I rounded off my time at the 2015 International Digital Curation Conference this week with a workshop on Islandora. The Digital Humanities site, through which items from the University’s Special Collections are made available online, uses Islandora 6, and we have plans to upgrade it to Islandora 7, the current version.
The open-source Islandora framework is based principally on three widely-used and well established open-source applications:
- The Drupal content management system
- The Fedora Commons repository software
- The Solr search platform
The Islandora extensions to Drupal make it much easier to interact with the rock-solid, secure but somewhat user-unfriendly Fedora software and make use of Solr to ease the discovery of information. A range of “solution packs” allow users to work effectively with a range of data types, both when ingesting them into the repository (e.g. capture of metadata, creation of derivatives) and when viewing them. For example, when a TIFF image is imported via the Image Solution Pack, copies in other formats, such as JPEG, are stored alongside the original TIFF. This is because TIFFs are excellent for archival purposes but not as well suited for display on the web as JPEGs. The Image Solution Pack also allows users to do things like annotate the image and interact with it in a zoomable image viewer.

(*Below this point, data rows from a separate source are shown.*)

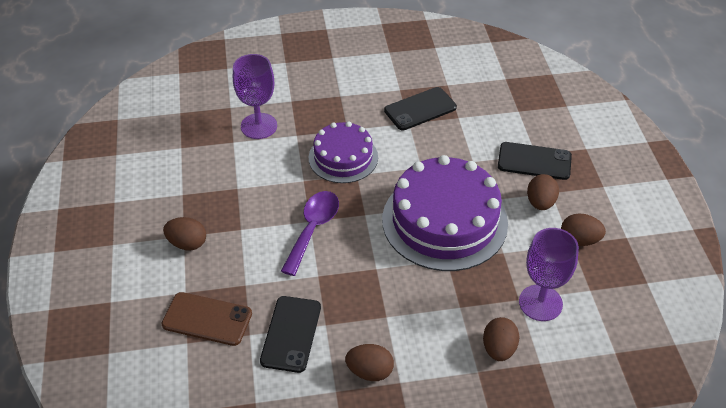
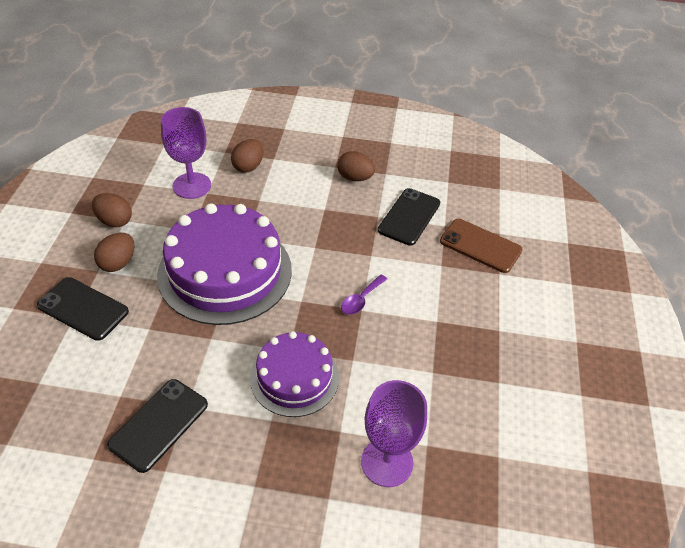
camera: 165 degrees left, 0 degrees up
brown egg [163,217,206,251] -> none
purple spoon [281,191,339,276] -> purple spoon [341,275,387,315], size x0.57
black phone [384,87,457,130] -> black phone turned 45 degrees counterclockwise [107,379,208,473]

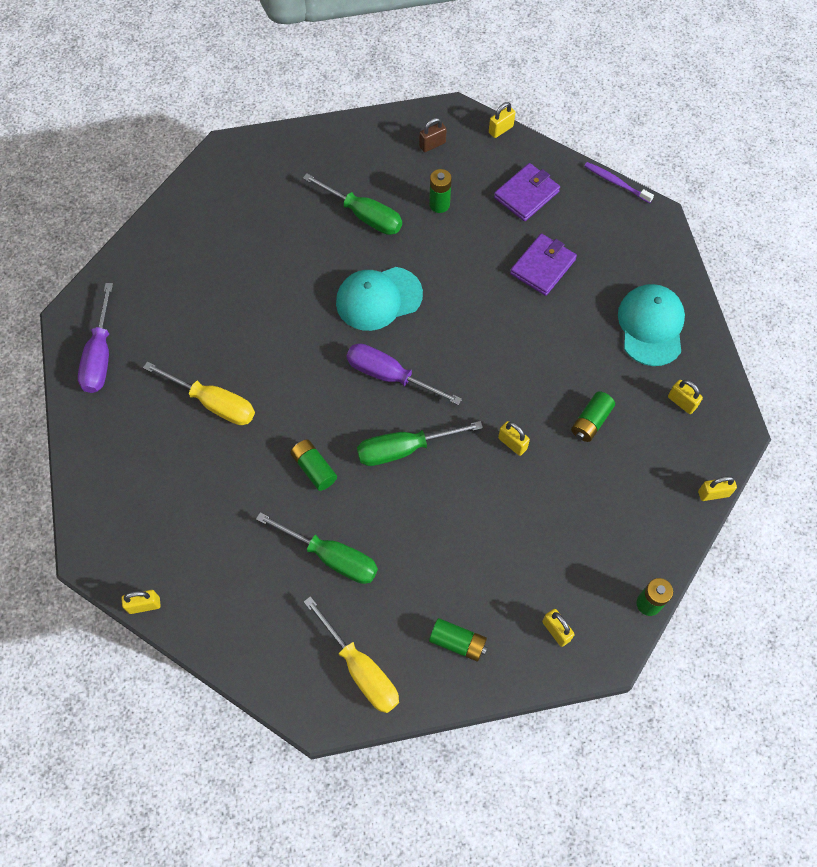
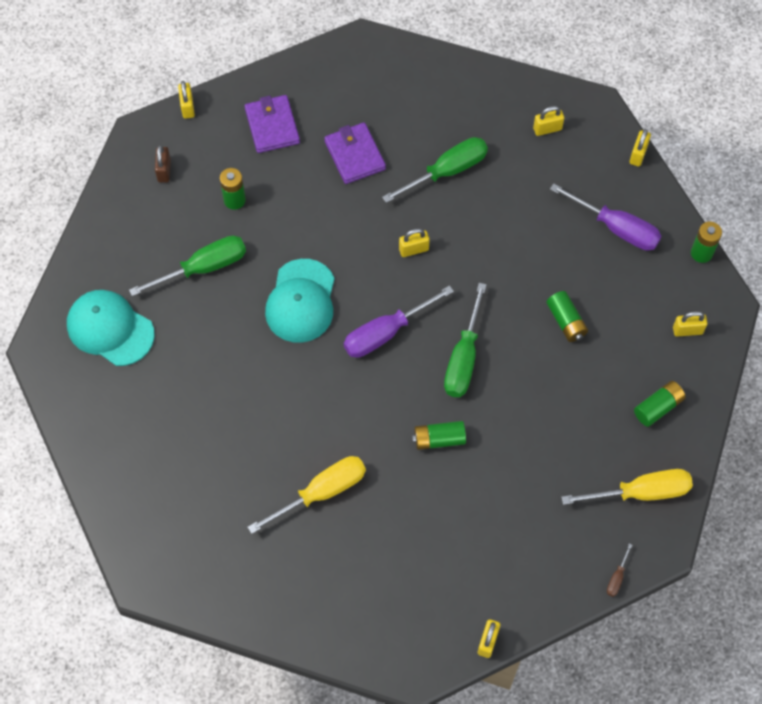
camera: 60 degrees left, 0 degrees up
purple screwdriver [78,283,113,393] -> purple screwdriver moved to [550,183,661,251]
green screwdriver [256,512,378,584] -> green screwdriver moved to [382,137,488,203]
yellow padlock [498,421,530,456] -> yellow padlock moved to [399,228,430,257]
green battery [571,391,615,442] -> green battery moved to [546,291,588,342]
purple toothbrush [584,162,654,203] -> none
turquoise cap [618,284,685,366] -> turquoise cap moved to [67,290,155,366]
none -> brown screwdriver [607,544,632,597]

The Islandora framework is managed by the Islandora Foundation, but much of the work, particularly on the core components, is carried out by Discovery Garden, who provide commercial services around Islandora. Alan Stanley of Discovery Garden was one of the original developers of Islandora and he led the workshop after giving an introductory demonstration on the first day of the conference. Alan will, I believe, be making his slides available through the conference web pages but they are not there for me to link to at the time of writing.
Working with an Islandora instance which was in place when I came into my position here, and not having worked with Islandora before, the overview and the explanation of the architecture was very useful. With my work on Islandora having been focused on certain key areas, principally ensuring that content will display correctly following an upgrade, coverage of other features such as the Form Builder and the way in which roles can be used within the system were particularly useful.
Unfortunately, upgrading from 6 to 7 has thus far proved more difficult than I anticipated. I have previously forced content to work in the new version using techniques that I wasn’t entirely happy with (e.g. directly editing XML in the repository) and sought some further guidance here. (The documentation can sometimes be less than helpful – see the rather unhelpful comment at the end of the Overview of the Book Solution Pack. Some detail on the migration script would be useful.) While I now have some understanding of the (admittedly good) reasons why the upgrade is tricky, there was not adequate time to get into any detail on it. Alan has agreed to help me out if I get in touch with him, however, and I will be taking him up on that offer.
We have some other projects in the pipeline that would seem to be a good fit for Islandora, so we are considering moving to a multi-site setup, with several Drupal instances drawing on a single Fedora Commons instance, as described by a poster from the University of Toronto Libraries at the conference. The workshop included some useful tips on how to go about doing that and it continues to look like a good way forward.